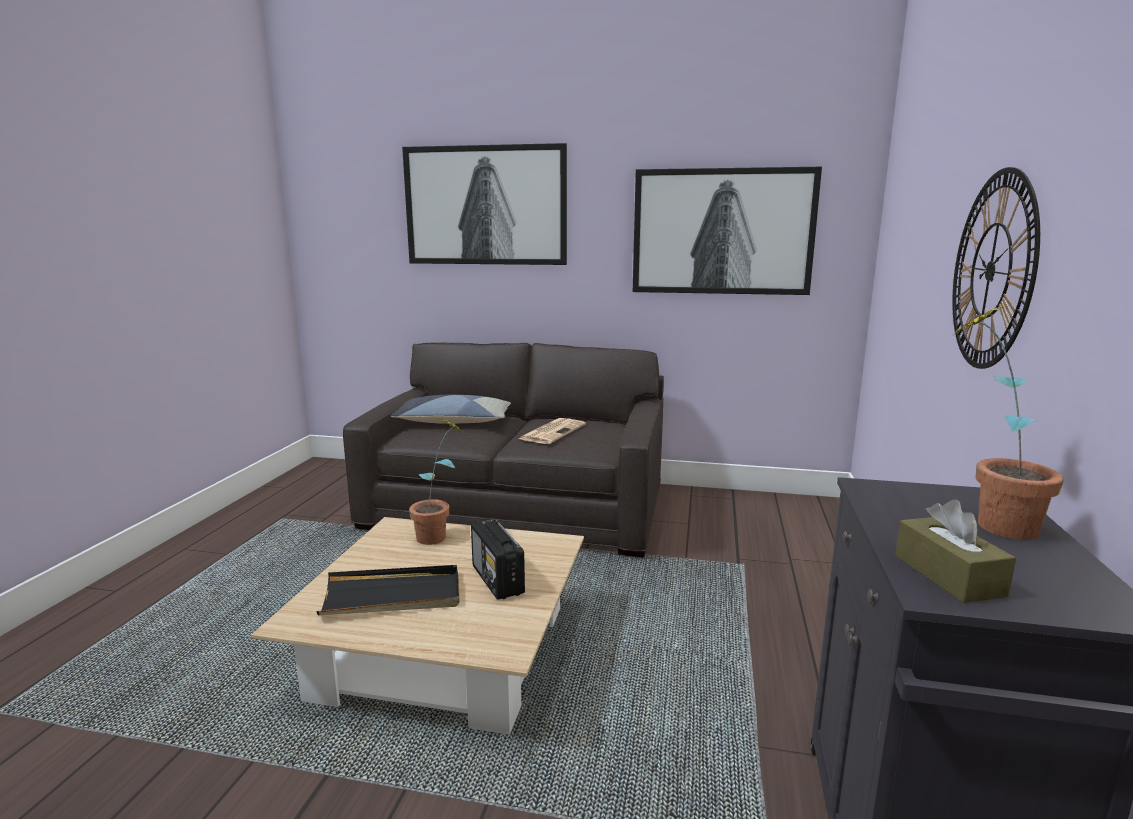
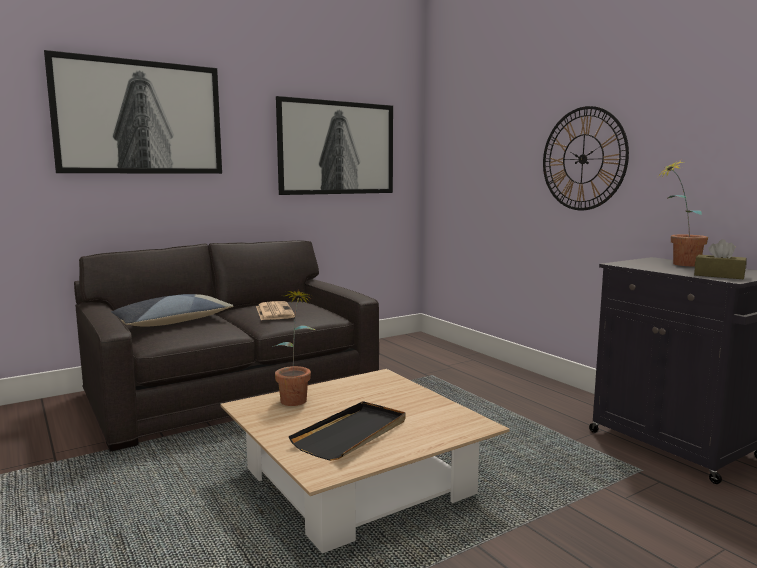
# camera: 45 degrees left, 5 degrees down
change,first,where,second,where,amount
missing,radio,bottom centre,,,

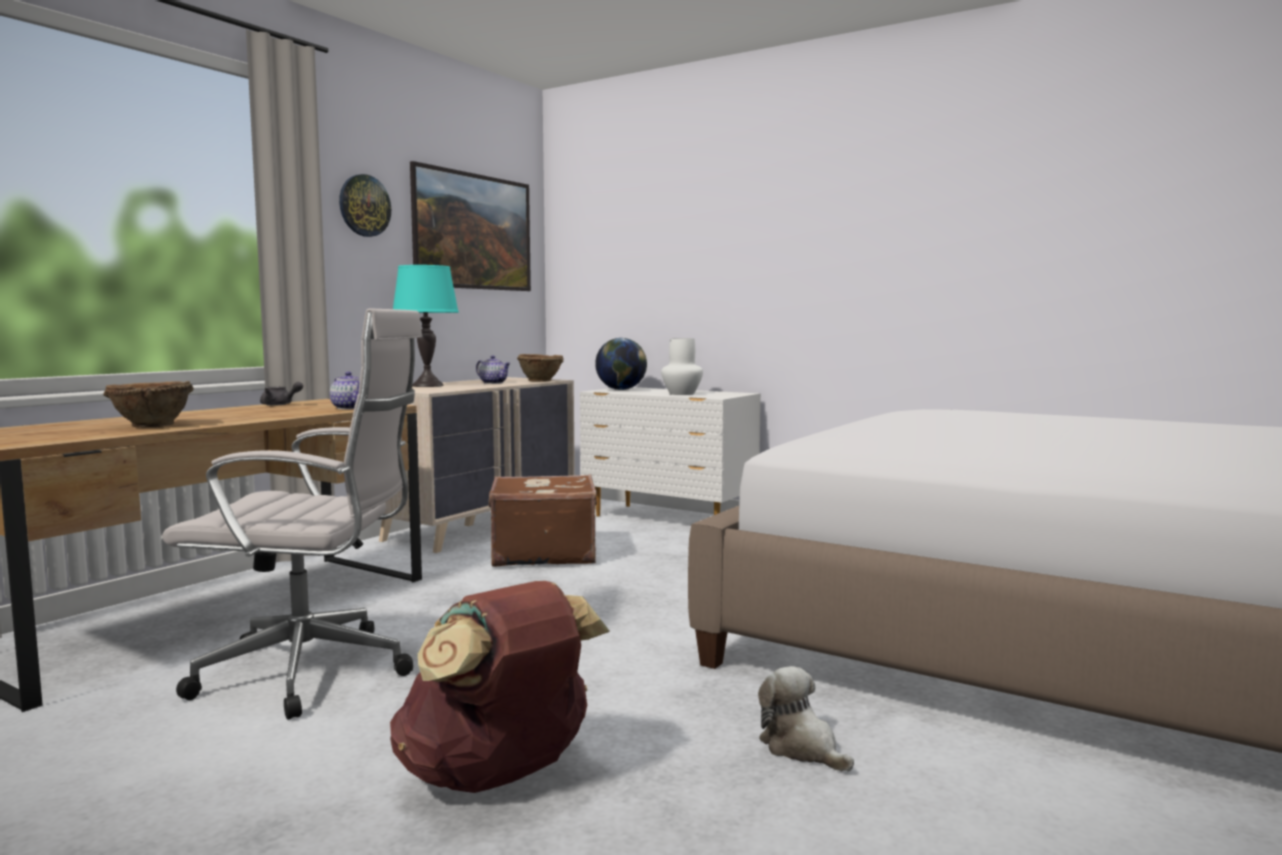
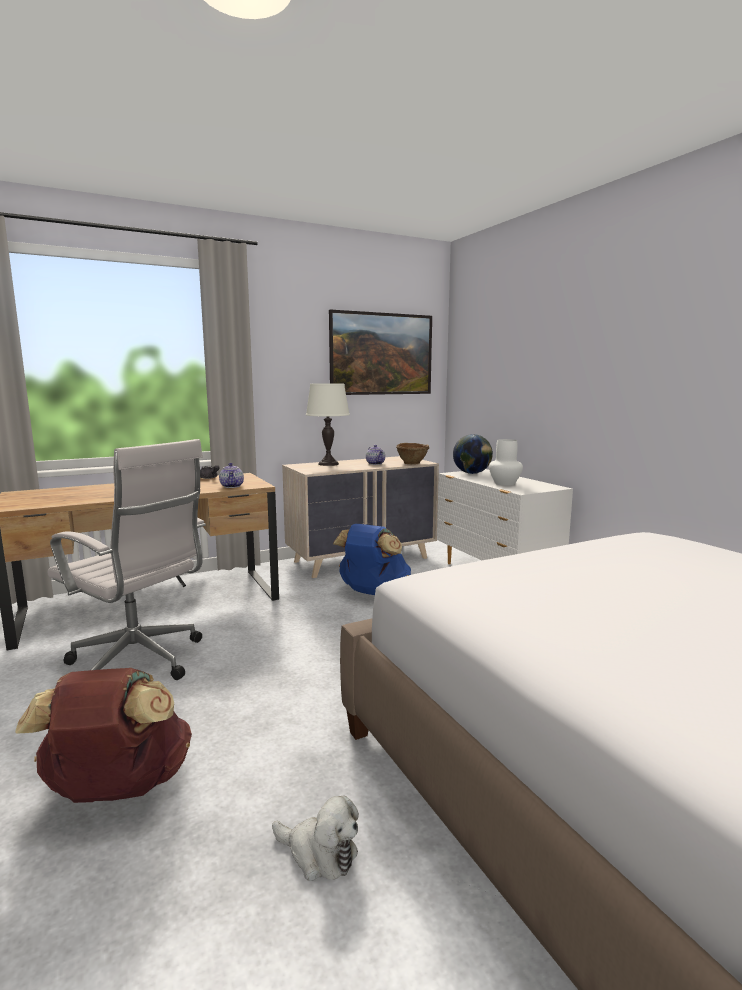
# camera: 30 degrees right, 5 degrees up
change,first,where,second,where,amount
missing,wall clock,top left,,,
colour,table lamp (turquoise-coloured),middle left,table lamp (white-coloured),centre,
missing,bowl (brown-coloured) (no. 1 from left),middle left,,,
exchanged,suitcase (brown-coloured),centre,knapsack (blue-coloured),centre,
spun,plush toy,bottom centre,,bottom centre,120 degrees clockwise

→ What the task requires: Everything in the material except the pictures should be restated word for word.

→ Response to the exercise:
# camera: 45 degrees left, 5 degrees down
change,first,where,second,where,amount
missing,radio,bottom centre,,,

# camera: 30 degrees right, 5 degrees up
change,first,where,second,where,amount
missing,wall clock,top left,,,
colour,table lamp (turquoise-coloured),middle left,table lamp (white-coloured),centre,
missing,bowl (brown-coloured) (no. 1 from left),middle left,,,
exchanged,suitcase (brown-coloured),centre,knapsack (blue-coloured),centre,
spun,plush toy,bottom centre,,bottom centre,120 degrees clockwise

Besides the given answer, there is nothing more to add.